TASK TO COMPLETE:
Among the entries below, how many lines hold "bool"? Only the number is wanted.

Start of RECORD SET

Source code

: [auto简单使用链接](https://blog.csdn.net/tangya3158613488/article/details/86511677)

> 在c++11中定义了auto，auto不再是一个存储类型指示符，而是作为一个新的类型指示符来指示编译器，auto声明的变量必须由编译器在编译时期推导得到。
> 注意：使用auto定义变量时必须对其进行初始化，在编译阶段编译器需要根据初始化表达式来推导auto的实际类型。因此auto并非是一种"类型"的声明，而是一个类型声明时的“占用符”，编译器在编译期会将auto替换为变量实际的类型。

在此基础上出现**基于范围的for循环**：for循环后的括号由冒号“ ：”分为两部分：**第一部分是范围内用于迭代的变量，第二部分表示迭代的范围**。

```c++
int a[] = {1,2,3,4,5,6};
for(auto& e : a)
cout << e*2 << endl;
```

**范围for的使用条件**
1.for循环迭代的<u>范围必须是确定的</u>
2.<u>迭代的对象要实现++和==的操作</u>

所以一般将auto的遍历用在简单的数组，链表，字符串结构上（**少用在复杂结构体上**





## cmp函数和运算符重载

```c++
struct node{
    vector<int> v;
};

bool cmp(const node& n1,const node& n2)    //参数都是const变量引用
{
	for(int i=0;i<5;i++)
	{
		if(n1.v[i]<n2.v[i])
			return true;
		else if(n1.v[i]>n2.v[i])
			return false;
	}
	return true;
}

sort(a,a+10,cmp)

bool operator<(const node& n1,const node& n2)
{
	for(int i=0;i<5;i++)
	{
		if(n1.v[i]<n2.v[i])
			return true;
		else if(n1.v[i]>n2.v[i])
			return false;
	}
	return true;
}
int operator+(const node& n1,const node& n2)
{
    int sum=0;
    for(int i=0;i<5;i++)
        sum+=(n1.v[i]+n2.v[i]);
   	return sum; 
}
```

End of RECORD SET

ANSWER FOR THIS EXERCISE:
2